* _Text block_
Everyone at school thought my family was weird, except my teachers, who loved my excellent reading skills. Personally, I know I started doing a lot worse in school once we got a boob tube. TV shows are designed to keep you watching, at the expense of the rest of your life.
OK So on one hand you got your TV addicts.
On the other hand you have people with no TV who talk condescendingly about TV addicts.
You also got a lot of people who have a TV and watch it now and then.
Then you got your progressive scan high-def oversampled 16:9 format surround sound addicts watching every blade of grass on the freakin football field!! YES YES YES…where was I
I have a T.V. with cable, a VCR, and a DVD player. I don’t watch T.V.
I have the T.V. because, well, it’s a T.V., and you might as well have one. I have the VCR because my dad gave it to me, and it’s hooked up so that I can connect my game systems to it (my TV doesn’t have A/V hookups in the front). The DVD player was a present from my mom, who didn’t realize that I watch DVDs on my computer, and I’ve kept it around for lack of anything better to do with it. I have cable because my cable internet costs $10/month less with it than without. (I don’t know either.)

* _About this task_
Extend the comments about owning and watching TV, picking up after their last sentence.

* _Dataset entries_
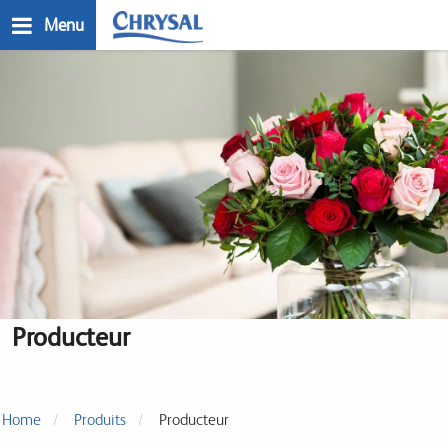
Skip
Menu
to
main
n
content
Producteur
Home
Produits
Producteur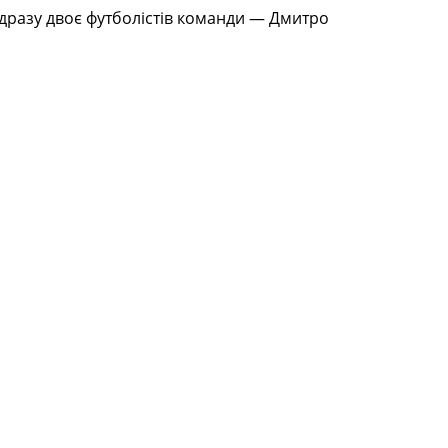
Одразу двоє футболістів команди — Дмитро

* _Exercise result_
I don’t have anything against watching T.V., there just really isn’t that much on it that interests me. I used to like the History Channel and the Discovery Channel before they both started to suck. I used to like SciFi until the day I figured out that it had always sucked. I hate reality shows, so bye bye network programming. CNN sends me news updates via text message, and I know I can count on the SDMB to keep me current on all things political. I hate watching edited movies, especially with commercial interruptions, so there goes the primary reason to watch cable, and I ain’t paying for HBO. So, there you have it. I may start watching T.V. again at some point…you never know.
I’m not that fond of TV. My family likes TV. There are a few things I watch so I can contribute/stick my stupid opinions in over at Cafe Society and a whole bunch of others that I watch because my wife likes to have the TV on and me massaging her feet while she reads and I can’t read while the TV is on or while I’m massaging her feet. And I’m a sucker for documentaries–I sat through one about wrought iron grave markers in Swedish-American cemetaries in Iowa.
I used to have a TV. Watched it a fair amount. Then one day I sat down to catch, oh, I dunno what, maybe the weather, and my ancient, feeble TV expired. Well, actually it imploded – the picture, which at that stage of the TV’s existence would come on first as a shuddering horizontal line, gradually expanding into a full screen, got about halfway open, slammed back to a line, then went black. Tendrils of smoke began to rise from the back. I unplugged it and hauled it outside, heaving it into a convenient dumpster.
By some odd chance,this happened the day before the Great OJ Simpson White Bronco Chase. I can’t help wondering… did my TV know what was coming, and commit suicide? :dubious:
Oh, and after two weeks of panicked withdrawal (“I must get a TV!”) but no moolah, I forgot about it. Didn’t buy one until September 11, 2001, and unplugged it after a week or two.
Horses, reading, cats, message boards – who has time for the boob tube?
I just got a brand new TV. Thirty inches, widescreen, high-definition. Cost a little under one grand.
There’s a grand total of four TV shows a week that I try to make a point to catch. Three of them on the same network. And 75% of the time, I still forget to watch them.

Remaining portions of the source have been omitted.